StackAge is a Multi-Omics Aging Clock
Producing new aging clocks is easier than overcoming the hurdles to the practical use of existing aging clocks, so the research community is generating new clocks at a fair pace while failing to make much concrete progress on the challenging problem of how to use clocks to assess novel potential rejuvenation therapies. An aging clock measures some combination of parameters that at least appears to reflect biological age. Given that clocks are reverse engineered from epidemiological data via machine learning techniques and the research community has not established clear links between biological age and any of the specific parameters used in a clock, it is entirely unclear as to whether any given clock will accurately reflect the outcome of an actual rejuvenation therapy. Will it understate or overstate the effects of repairing some form of cell and tissue damage? Will its predictions regarding mortality risk turn out to be correct? They only way to find out at present is qualify a specific clock for a specific intervention via the slow and expensive life span studies that everyone wants to avoid. Some way to fix this present situation is needed, and building more clocks seems unlikely to achieve that goal.

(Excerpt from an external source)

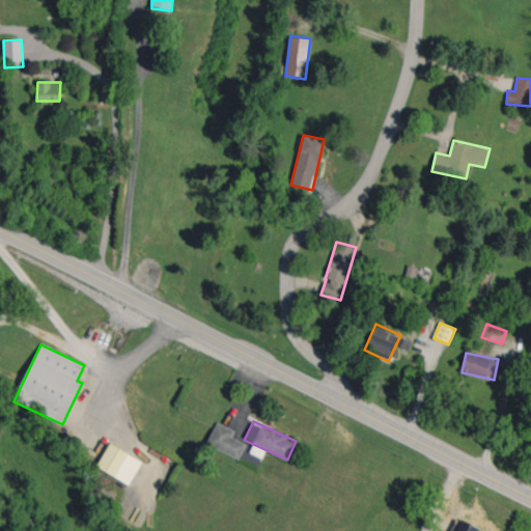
[(234,430),(217,422),(206,443),(239,458),(246,444),(231,437),(234,430)]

Accurate quantification of biological age is essential for early risk stratification and intervention of chronic diseases. Here, we present StackAge, an ensemble-based biological aging clock that integrates large-scale plasma proteomic and metabolomic profiles from 30,376 participants in the UK Biobank. StackAge demonstrated high accuracy in age prediction (Pearson r ≈ 0.93 with chronological age) and substantially enhanced risk prediction for 12 chronic diseases, achieving area under the curve (AUC) exceeding 0.90 for type 2 diabetes, Alzheimer's disease, and chronic kidney disease. Notably, the incorporation of estimated aging rates consistently improved disease prediction beyond conventional omics and demographic features.
Feature interpretation and pathway enrichment analyses revealed that aging-associated biomarkers were enriched in inflammation, metabolic stress, and extracellular matrix remodeling pathways. Mediation analysis further indicated that modifiable lifestyle factors may accelerate biological aging, thereby increasing susceptibility to cardiovascular, neurological, immune, and musculoskeletal disorders. Together, these findings establish a robust multi-omics framework for quantifying individual aging trajectories and highlight biological age as a clinically actionable indicator for precision prevention and health management of age-related diseases.